(Collected data entries)
----

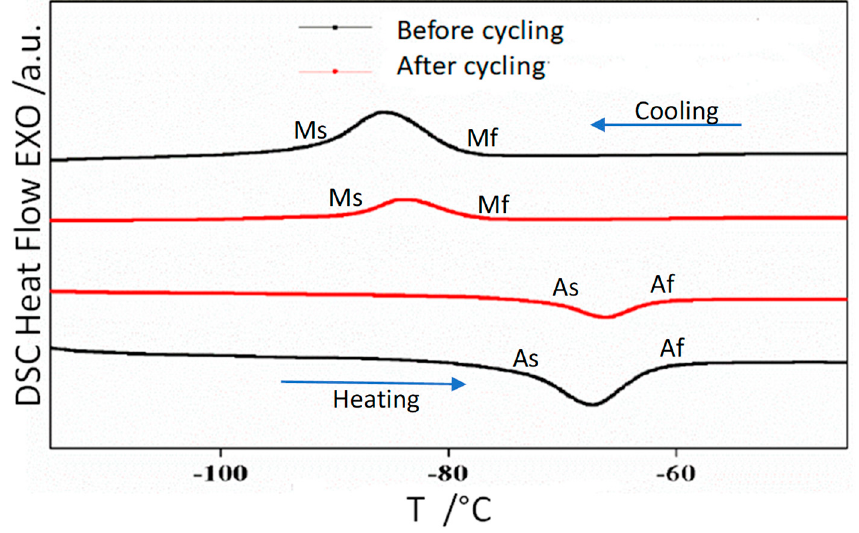
Figure 2. DSC reversible scans of alloy Ni 50 Mn 36 Sn 14 before and after 100 thermal cycles.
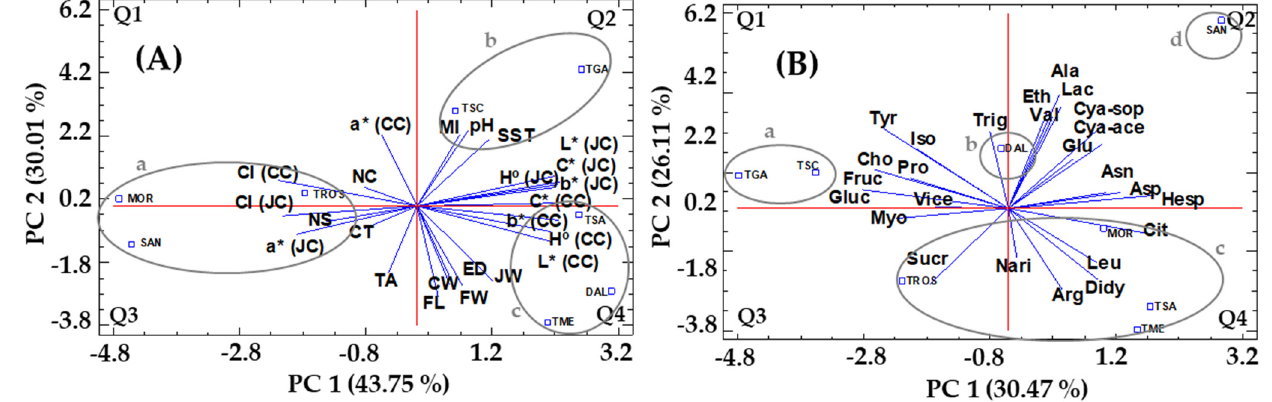
Figure 4. Principal component analysis of morphological and quality parameters ( A ) and individual amino acids, organic acids, sugars and phenolic compounds ( B ) in juice of eight blood orange vari-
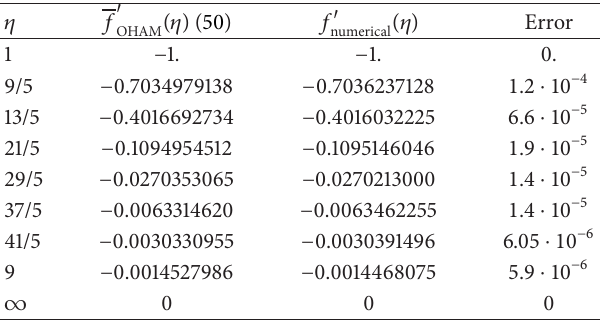
Table 5: Comparison between the derivative 𝑓 (50) and numerical results for 𝛾 = 1 and 𝑆 = −1 (error = |𝑓 (𝜂)| ). 𝑓 󸀠 numerical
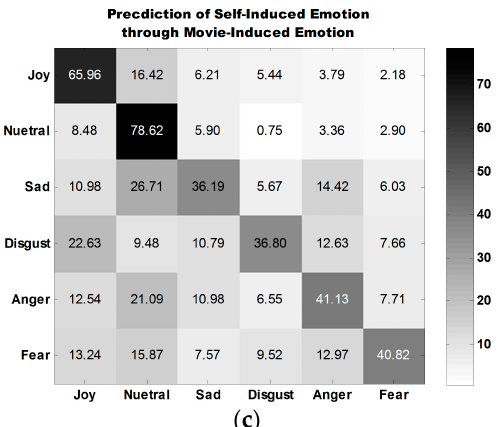
Figure 10. Average confusion matrix for the classification of emotions of 30 participants into six discrete categories. ( a ) Average confusion matrix for movie-induced emotion recognition. ( b ) Average confusion matrix for self-induced emotion recognition. ( c ) Average confusion matrix for prediction of self-induced emotion through movie-induced emotion.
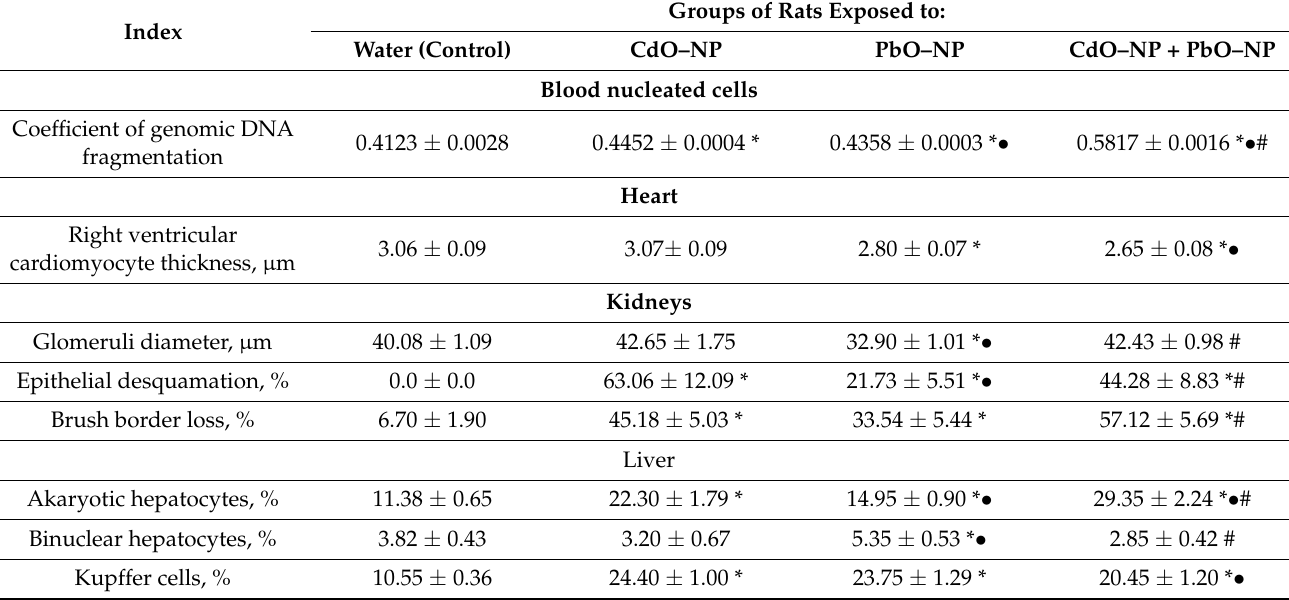
Table 1. Genomic DNA fragmentation coefficient in circulating blood nucleated cells and some morphometric indices of the heart, kidney and liver status in rats exposed to lead oxide (PbO–NP) and/or cadmium oxide (CdO–NP) nanoparticles (X ±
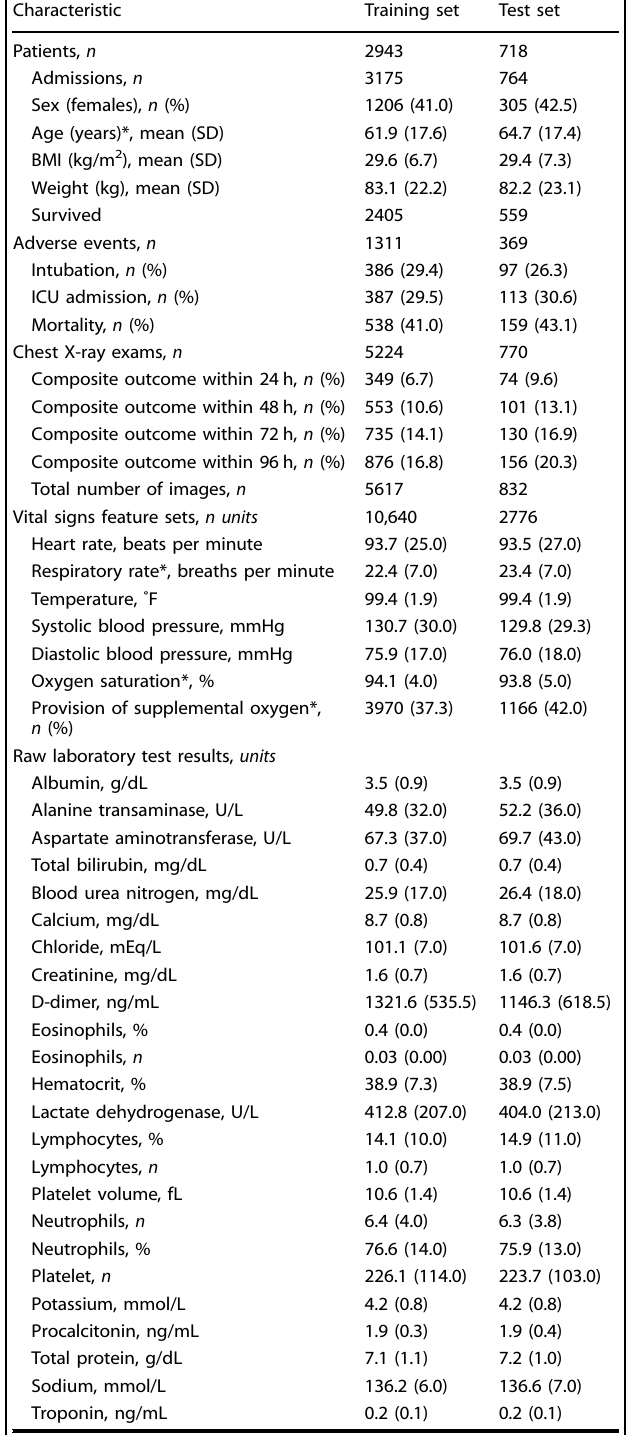
Table 1. Description of the characteristics of the patient cohort included in the training and test sets and the mean and interquartile range statistics of the raw vital signs and laboratory test results used for COVID-GBM.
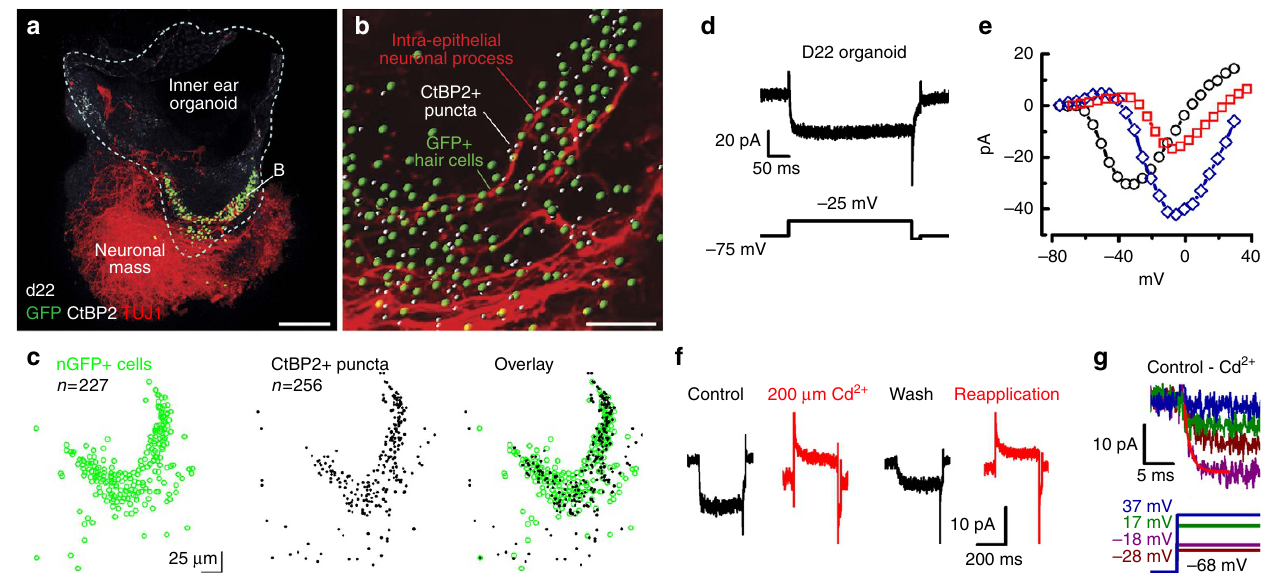
Figure 5 | Atoh1/nGFP organoid hair cells have features that typify vestibular hair cell synapses. ( a , b ) Confocal image of nGFP þ organoid hair cells with CtBP2 þ puncta that colocalize with TUJ1 þ neuronal processes. Scale bars, 50 m m ( a ), 20 m m ( b ). ( c ) Quantitative colocalization analysis of segmented CtBP2 þ punta and nGFP þ nuclei. ( d ) A non-inactivating Ca 2 þ inward current evoked by the voltage step shown below. ( e ) Ca 2 þ current– voltage relations from three organoid hair cells. ( f ) Ca 2 þ currents evoked by a step to (cid:2) 23mV were blocked by 200 m M Cd 2 þ . ( g ) A family of Ca 2 þ currents evoked by the voltage protocol shown below. Subtraction of traces recorded in 200 m M Cd 2 þ from control traces revealed the Ca 2 þ currents shown. Activation kinetics were fit with a single exponential with a time constant of 1.1ms at (cid:2) 25mV (red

----

*What to do*
Spot the lines above that mention "blood" and copy them.

*Result of the exercise*
Figure 4. Principal component analysis of morphological and quality parameters ( A ) and individual amino acids, organic acids, sugars and phenolic compounds ( B ) in juice of eight blood orange vari-
Table 1. Genomic DNA fragmentation coefficient in circulating blood nucleated cells and some morphometric indices of the heart, kidney and liver status in rats exposed to lead oxide (PbO–NP) and/or cadmium oxide (CdO–NP) nanoparticles (X ±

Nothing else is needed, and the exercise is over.